L'Irlande n'a pas voulu l'extrader

Si la famille de Sophie Toscan du Plantier a déposé à Paris une plainte avec constitution de partie civile dès le 17 janvier 1997, la justice française n'a pris véritablement le relais qu'en 2008. Mais elle n'a pu obtenir l'extradition de Ian Bailey, constamment refusée par l'Irlande, malgré deux mandats d'arrêt délivrés par la France. Pour Dublin, il n'existe ni preuve ni indice matériel permettant de poursuivre le Britannique.

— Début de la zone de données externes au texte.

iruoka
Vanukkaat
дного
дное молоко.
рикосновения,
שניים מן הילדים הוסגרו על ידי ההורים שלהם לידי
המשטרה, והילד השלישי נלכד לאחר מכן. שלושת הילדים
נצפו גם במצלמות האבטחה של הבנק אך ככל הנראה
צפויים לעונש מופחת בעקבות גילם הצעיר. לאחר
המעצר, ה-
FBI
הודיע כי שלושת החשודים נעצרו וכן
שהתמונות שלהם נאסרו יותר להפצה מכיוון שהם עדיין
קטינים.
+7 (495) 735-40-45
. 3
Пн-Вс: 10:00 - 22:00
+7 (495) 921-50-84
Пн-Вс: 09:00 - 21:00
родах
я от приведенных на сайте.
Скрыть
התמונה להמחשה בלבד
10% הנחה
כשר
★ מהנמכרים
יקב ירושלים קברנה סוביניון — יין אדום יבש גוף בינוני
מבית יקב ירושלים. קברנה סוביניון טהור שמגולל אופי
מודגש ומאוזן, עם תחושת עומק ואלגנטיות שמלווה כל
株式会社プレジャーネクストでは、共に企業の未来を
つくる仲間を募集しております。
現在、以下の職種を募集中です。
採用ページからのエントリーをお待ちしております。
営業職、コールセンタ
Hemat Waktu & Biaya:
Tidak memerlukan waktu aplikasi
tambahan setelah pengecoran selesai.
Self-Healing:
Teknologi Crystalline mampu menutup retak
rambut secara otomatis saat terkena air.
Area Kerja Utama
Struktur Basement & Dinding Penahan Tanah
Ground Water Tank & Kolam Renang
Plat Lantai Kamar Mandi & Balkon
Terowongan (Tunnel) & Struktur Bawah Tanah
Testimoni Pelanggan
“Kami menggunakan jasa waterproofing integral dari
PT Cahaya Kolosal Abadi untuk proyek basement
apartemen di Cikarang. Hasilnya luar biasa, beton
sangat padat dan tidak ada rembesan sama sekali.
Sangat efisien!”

"Nous pensons qu'une erreur judiciaire est en train de se commettre. Ian Bailey est présumé coupable depuis 22 ans", déclare aujourd'hui l'un de ses avocats, Me Dominique Tricaud. Jugeant que son client n'a "aucune chance" devant la cour d'assises de Paris, il a annoncé que son client ne viendrait pas à son procès, où il ne sera pas non plus représenté. Une erreur ? "En cas de condamnation, Paris pourrait ensuite pousser Dublin à accorder l'extradition par deux fois refusée", avance Le Figaro.

Ian Bailey sera jugé par trois magistrats, sans jurés

En son absence et en application des dispositions prévues par le code de procédure pénale, Ian Bailey sera donc jugé à la cour d'assises de Paris par trois magistrats professionnels, sans l'assistance des jurés. Instaurée par la loi du 9 mars 2004, la procédure dite de "défaut criminel" s'est substituée à la contumace pour permettre une audience plus conforme aux exigences du procès équitable.

A la différence de la contumace, l'accusé, bien qu'absent, peut lors d'un procès "par défaut" être défendu par un avocat. La cour peut entendre des témoins et des experts, comme lors d'une audience ordinaire. L'accusé condamné par défaut ne peut pas faire appel du verdict. S'il se constitue prisonnier ou s'il est arrêté avant que la peine prononcée ne soit éteinte par la prescription, l'arrêt de la cour d'assises est annulé et l'accusé est rejugé, en sa présence.